On Saturday a lone gunman attacked the Tree of Life Synagogue in Pittsburgh, killing eleven worshippers and injuring six other people. There are far too many attacks on innocent victims in our country and they are endemic around the world. As Americans and as Christians, however, we have a particular responsibility when the victims are Jews. Our country, having marginalized Jews and rejected refugees from Nazi Germany in the 1930s, was among the nations that pledged “Never Again!” following the Second World War. That pledge requires vigilance in the face of nations and organizations abroad who vow the destruction of Israel and the Jewish people and their sympathizers and collaborators here at home.
As Christians we know that the persecution and marginalization of Jews have been done far too often in the name of the Church and of Christ. (There are also many examples of Christian leaders bravely defending Jews at great risk to themselves, Pius XII being a notable Second World War example. Yet given the anti-Jewish attitudes and behaviors of people claiming the name of Christ in the past, we have a particular responsibility to be quick to oppose demonization, persecution and attacks on Jews in the present.)

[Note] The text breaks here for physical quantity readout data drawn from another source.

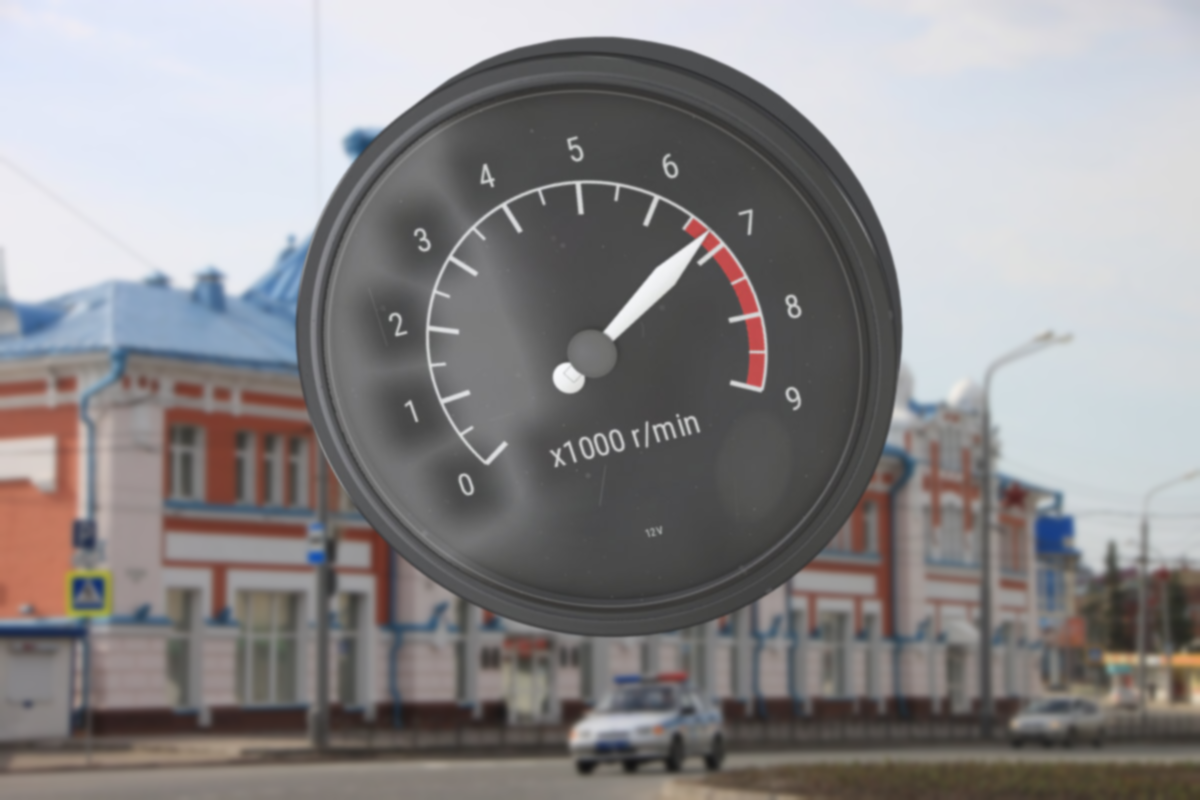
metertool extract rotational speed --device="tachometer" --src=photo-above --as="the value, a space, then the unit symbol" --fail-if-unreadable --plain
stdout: 6750 rpm
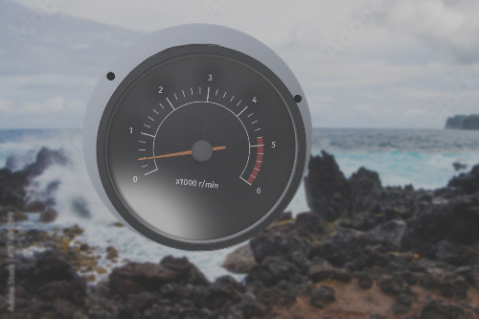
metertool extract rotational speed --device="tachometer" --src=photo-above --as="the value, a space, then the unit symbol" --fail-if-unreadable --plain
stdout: 400 rpm
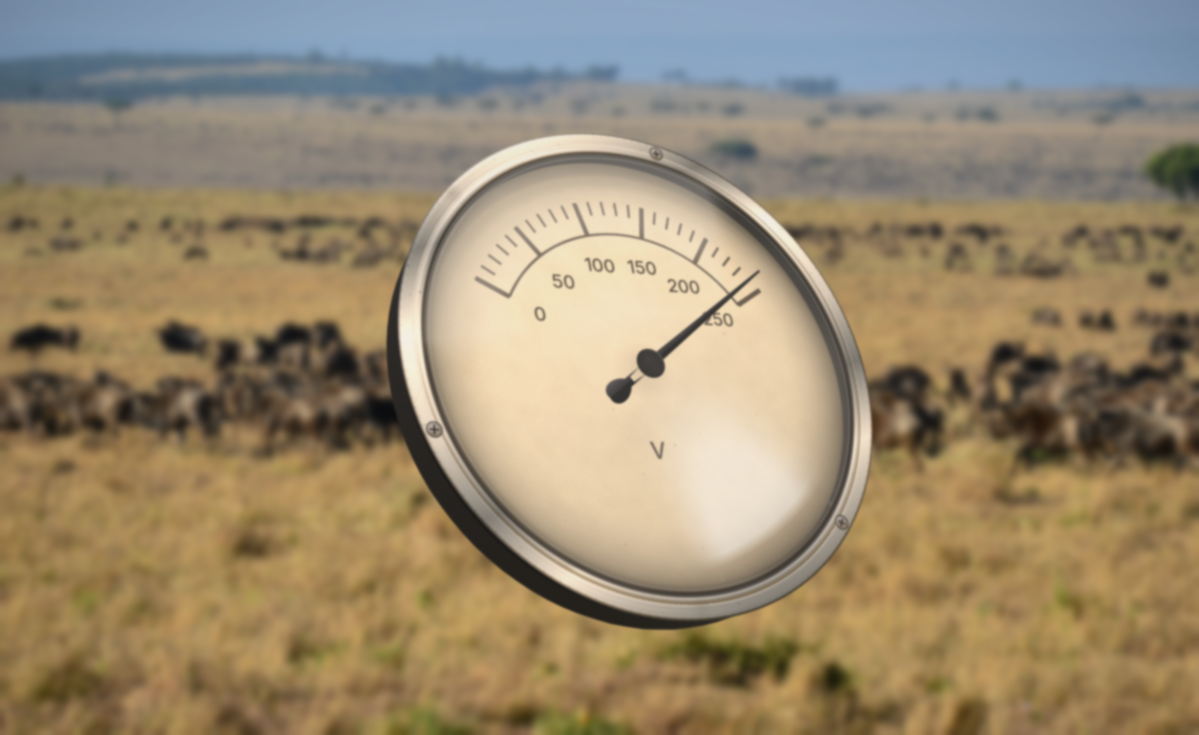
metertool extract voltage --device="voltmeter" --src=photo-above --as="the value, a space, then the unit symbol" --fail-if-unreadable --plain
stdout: 240 V
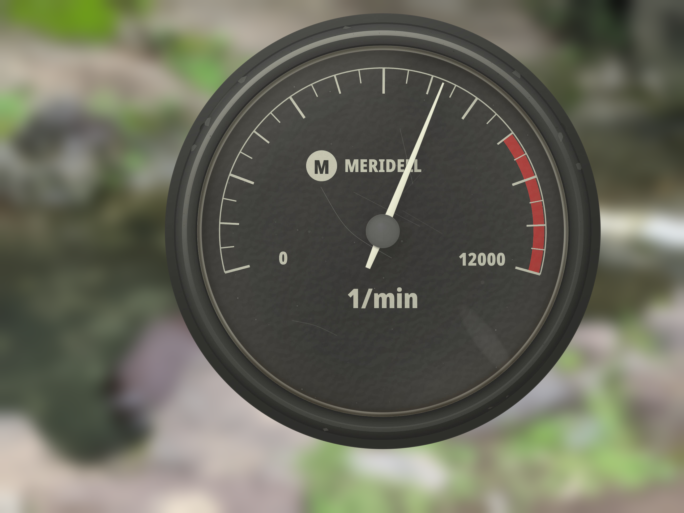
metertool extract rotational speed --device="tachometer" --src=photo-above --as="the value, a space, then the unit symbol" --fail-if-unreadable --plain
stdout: 7250 rpm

Most fundamentally, we Christians know the profound debt that we owe to the People of Israel. The Lord God of all Creation whom we know and worship in Jesus Christ is precisely the God of Abraham, Isaac and Jacob. Our Lord and Savior is precisely the promised Messiah of Israel. As St. Paul says, by grace we are grafted on to God’s Chosen People in fulfillment of his promise to bless the nations through Israel.
For all these reasons, on top of our Christian calling to love all our neighbors as ourselves, on top of our American calling to strive for justice and freedom for all, we have a particular responsibility to oppose anti-Jewish rhetoric, discrimination and violence whenever and wherever they occur.
May God have mercy on the dead and lead the living in the ways of justice and peace.